Schematic diagram of battery preparation process, stacked battery structure and efficiency diagram. Source: Xinhua News Agency
Based on this, the team of Fang Guoguo and Ke Weijun simultaneously improved the efficiency and stability of the narrow bandgap perovskite sub-cell through an aspartate integrated doping strategy, achieving one of the world's highest efficiencies in the current two-terminal all-perovskite stacked cell with a steady-state efficiency of 27.62% (third-party authoritative certification efficiency of 27.34%).
According to public information, the new metal halide perovskite is a crystal material with the general molecular formula ABX3. It has the advantages of simple preparation process, high defect tolerance, high absorption coefficient, and long carrier diffusion length. It has attracted much attention in the field of optoelectronic devices and is considered to be one of the most promising photovoltaic materials of the next generation.
Among them, the photoelectric conversion efficiency of single-cell perovskite solar cells is already equivalent to that of traditional silicon-based cells, but it will be increasingly difficult to further improve its efficiency.

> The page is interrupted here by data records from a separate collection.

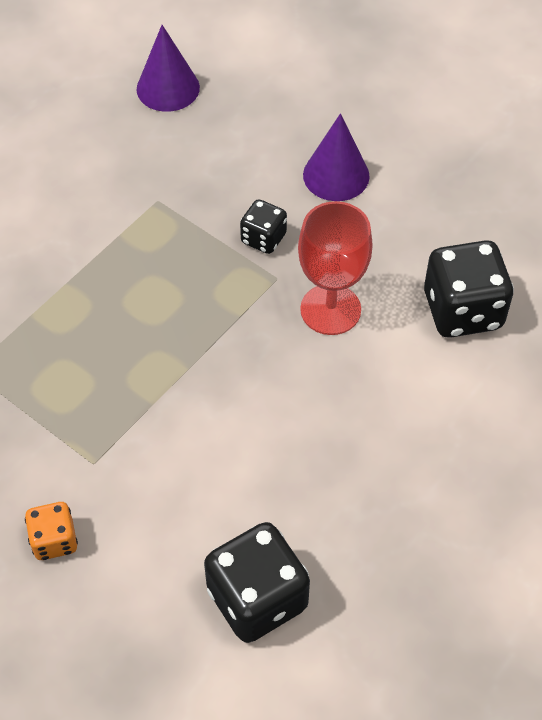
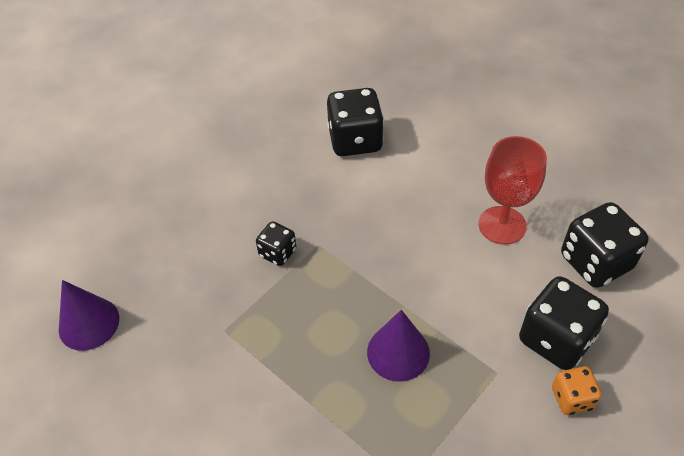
camera: 85 degrees left, 5 degrees down
red goblet [298,201,373,335] -> red goblet moved to [479,136,547,244]
purple cone [303,114,370,201] -> purple cone moved to [367,310,430,382]
none -> black dice [519,276,609,370]

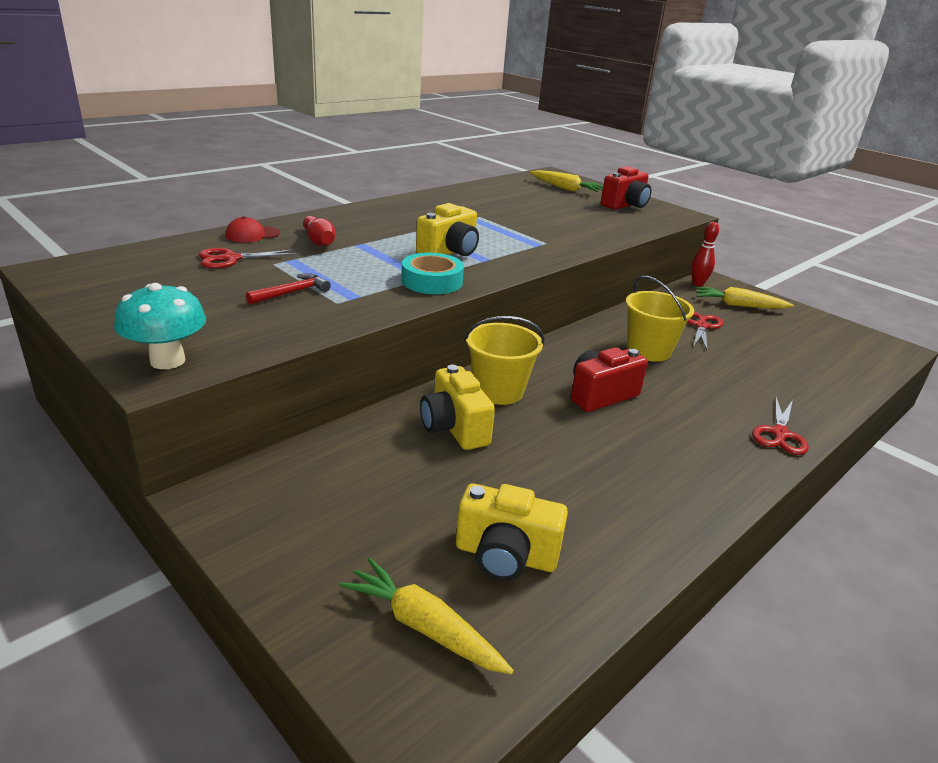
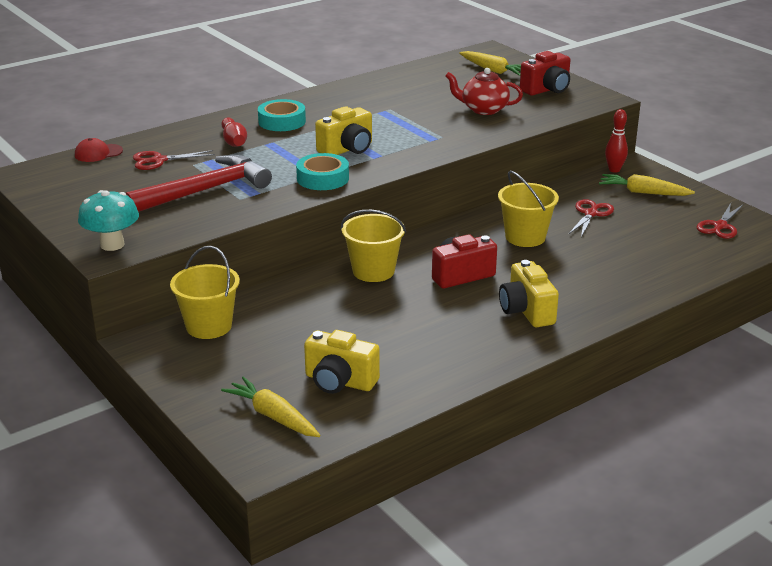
camera: 10 degrees right, 0 degrees up
red cap [225,216,280,243] -> red cap moved to [75,138,123,162]
red hammer [246,273,331,305] -> red hammer [126,155,272,212], size x2.16
yellow camera [420,365,495,450] -> yellow camera moved to [499,260,559,327]
red scissors [752,397,809,455] -> red scissors moved to [697,203,743,239]
none -> yellow bucket [170,246,240,339]
none -> turquoise tape [258,99,306,131]
none -> red teapot [445,68,523,115]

All-perovskite tandem cells can break through the Shockley-Quisser efficiency limit of single-junction solar cells. The theoretical efficiency can reach about 43%, and there is still a lot of room for improvement in performance.
Stacked layers may be the most important form of perovskite commercial applications
A reporter from the Shanghai Securities News learned from the industry that compared to single-layer perovskite batteries, stacked perovskite batteries are considered by many companies to be a more promising product form in the future.
Fan Bin, chairman of GCL Optoelectronics, recently told a reporter from the Shanghai Securities News: "The mainstream form of perovskite products in the market will be laminates. It should be said that most perovskites will be applied in laminates."
Fan Bin said that GCL Optoelectronics is close to achieving the 18% node technology goal of single-layer perovskite cells. After that, the company will focus on researching crystalline silicon-perovskite stacked cell technology. GCL Optoelectronics plans to start commercial sales after achieving an efficiency of 26% for laminated modules.
Fan Bin analyzed that the current average efficiency of crystalline silicon modules is about 21%-22%, and the efficiency of the most efficient crystalline silicon modules available on the market is about 24%. When the efficiency of perovskite stacked components reaches 26%, it means that it can reach a level that cannot be reached by any crystalline silicon technology, and 26% is only the starting point for the efficiency of perovskite stacked components.
The Renshuo Lighting team led by Professor Tan Hairen has been included in many world records for laminated batteries. Renshuo Lighting adopts the same idea. The first step of industrialization is perovskite single-junction cells. After the single-junction cell technology matures, the second step is to upgrade to stacked cells. Renshuo Solar's newly built Changshu factory has taken into account the later production of laminated cells during planning.
In addition to leading startups, new energy giants also attach great importance to seizing the opportunity of perovskite and its stacked applications.
LONGi Green Energy recently announced that on November 3, the latest certification report from the U.S. National Renewable Energy Laboratory (NREL) showed that the efficiency of the crystalline silicon-perovskite stacked cell independently developed by LONGi Green Energy reached 33.9%, which is also the highest efficiency record for the world's crystalline silicon-perovskite stacked cell.
Guo Yongsheng of CATL’s 21CN Innovation Laboratory recently stated on CATL’s perovskite strategy that CATL’s long-term optimism and long-term investment in renewable energy is not just for the narrow theme of vehicle photovoltaics. Perovskite is a new topic for energy storage companies and vehicle OEMs.